Contrary to popular belief and predictions, people still prefer old-fashioned, ink written, tangible, cover-to-cover books, said Lee Rainie, director of internet, science and technology research at the Pew Research Center.
“There are many more people reading printed books than are reading e-books, and that is contrary to what lots of people were predicting maybe a decade ago as e-books were coming online (and as) specialized e-book readers and tablet computers were making them available to more and more people.”
The survey found that of the 73 percent of American adults who read a book in the last 12 months, 65 percent of them read a print book — that’s more than double the 28 percent of those who read an e-book and more than four times the number of people who listened to an audio book, which is 14 percent.
Not only have these statistics remained largely unbothered since 2012 but, despite the general consensus and predictions made my technology forecasters, book reading has not died with millennials, Rainie said.

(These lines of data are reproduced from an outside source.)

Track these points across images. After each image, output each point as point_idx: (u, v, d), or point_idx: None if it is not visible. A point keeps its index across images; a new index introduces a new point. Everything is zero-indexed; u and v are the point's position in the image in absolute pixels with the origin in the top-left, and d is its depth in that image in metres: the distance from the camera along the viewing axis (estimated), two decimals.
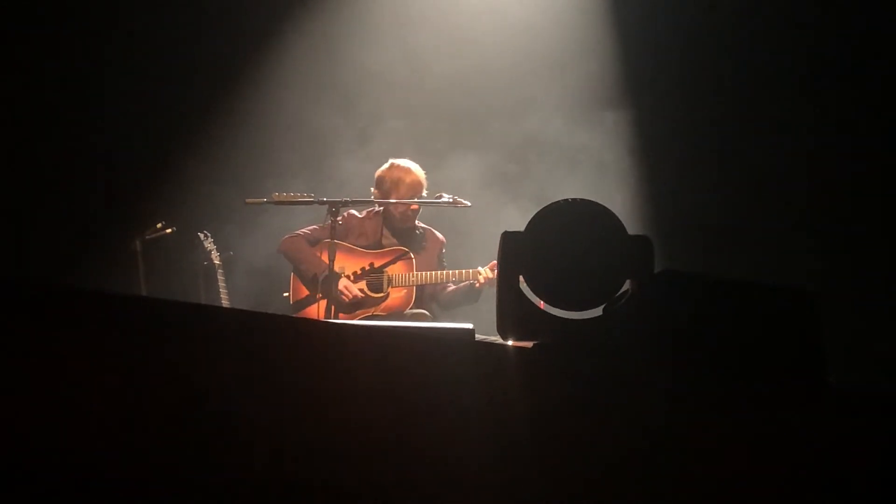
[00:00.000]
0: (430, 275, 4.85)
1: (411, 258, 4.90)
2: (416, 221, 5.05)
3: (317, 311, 4.81)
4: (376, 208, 5.02)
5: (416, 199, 4.88)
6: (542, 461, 1.68)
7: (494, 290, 2.26)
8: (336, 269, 4.72)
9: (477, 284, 4.79)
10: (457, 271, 4.83)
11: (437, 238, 5.13)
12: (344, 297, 4.79)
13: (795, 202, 5.71)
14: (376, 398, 1.63)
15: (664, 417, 1.80)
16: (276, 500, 1.51)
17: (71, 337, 1.55)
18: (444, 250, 5.13)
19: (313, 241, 4.90)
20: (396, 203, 4.89)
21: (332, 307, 4.66)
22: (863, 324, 5.25)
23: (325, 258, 4.68)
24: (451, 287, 5.00)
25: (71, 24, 5.81)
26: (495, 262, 4.66)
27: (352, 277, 4.86)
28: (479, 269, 4.80)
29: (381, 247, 4.96)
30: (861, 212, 5.61)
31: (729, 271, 5.44)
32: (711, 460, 1.76)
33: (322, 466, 1.55)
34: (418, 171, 4.97)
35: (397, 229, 5.02)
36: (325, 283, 4.70)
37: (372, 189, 5.00)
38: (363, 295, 4.84)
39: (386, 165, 5.00)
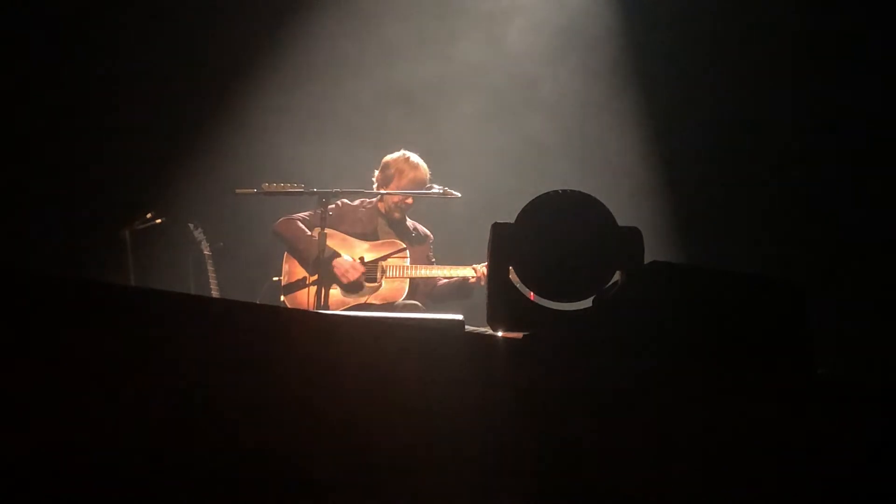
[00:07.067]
0: (426, 268, 4.85)
1: (406, 254, 4.89)
2: (406, 216, 5.06)
3: (307, 297, 4.79)
4: (370, 199, 5.01)
5: (407, 190, 4.88)
6: (532, 452, 1.68)
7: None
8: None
9: (472, 280, 4.76)
10: (451, 267, 4.81)
11: (427, 234, 5.13)
12: (344, 277, 4.77)
13: (790, 197, 5.73)
14: (365, 389, 1.63)
15: (654, 407, 1.80)
16: (263, 492, 1.50)
17: (59, 327, 1.54)
18: (431, 245, 5.13)
19: (308, 226, 4.89)
20: (389, 194, 4.90)
21: (323, 293, 4.65)
22: (852, 316, 5.27)
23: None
24: (444, 281, 4.99)
25: (61, 15, 5.77)
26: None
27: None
28: (475, 266, 4.76)
29: (377, 236, 4.96)
30: (856, 208, 5.63)
31: (719, 263, 5.45)
32: (700, 449, 1.77)
33: (310, 456, 1.55)
34: (424, 168, 4.96)
35: (389, 220, 5.02)
36: (323, 265, 4.68)
37: (376, 172, 5.00)
38: (361, 274, 4.82)
39: (397, 154, 4.99)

Technology forecasters predicted the e-book would promote the death of traditional print books and create a decline of book reading among millennials, Rainie said, but that has not played out as intensely as predicted.
People between ages 18 and 29 are slightly more likely to read traditional print books, e-books and a listen to a tad bit more audio books than Generation X, he said.

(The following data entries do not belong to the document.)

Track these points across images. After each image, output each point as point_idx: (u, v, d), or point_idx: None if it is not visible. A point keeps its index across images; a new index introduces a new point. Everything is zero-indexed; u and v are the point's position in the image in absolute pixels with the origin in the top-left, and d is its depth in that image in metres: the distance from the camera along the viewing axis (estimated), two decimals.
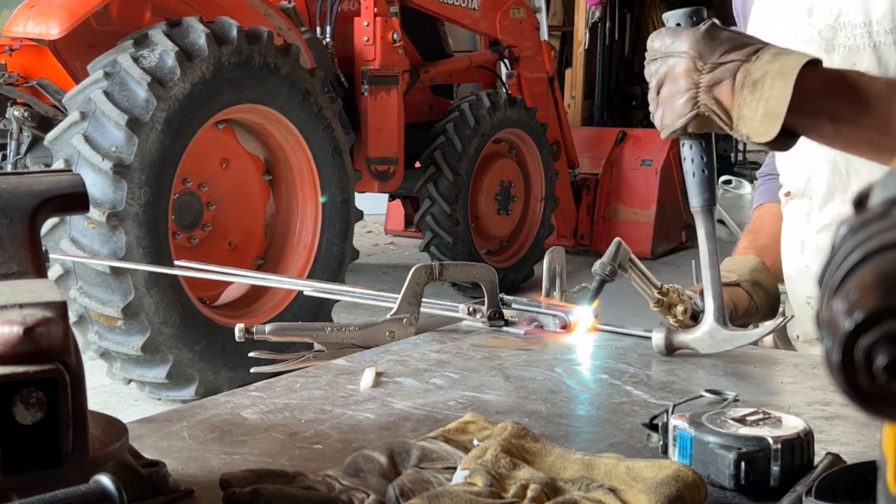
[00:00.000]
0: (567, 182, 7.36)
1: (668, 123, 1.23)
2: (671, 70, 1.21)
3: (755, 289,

“There are ways that technology forecasters sort of get these things too enthusiastically wrong,” Rainie said. “They think technology is going to wipe out everything else, and it just doesn’t show up in our data in lots of ways, including printed books.”
Americans read an average of 12 books per year, and millennials are just as likely to have read 12 books in the past year as people who are older, Rainie said.
While devices such as e-readers have become more popular in recent years, Rainie said print books preserve well, are easily shareable, and portable, thus causing the traditional book to hold its ground.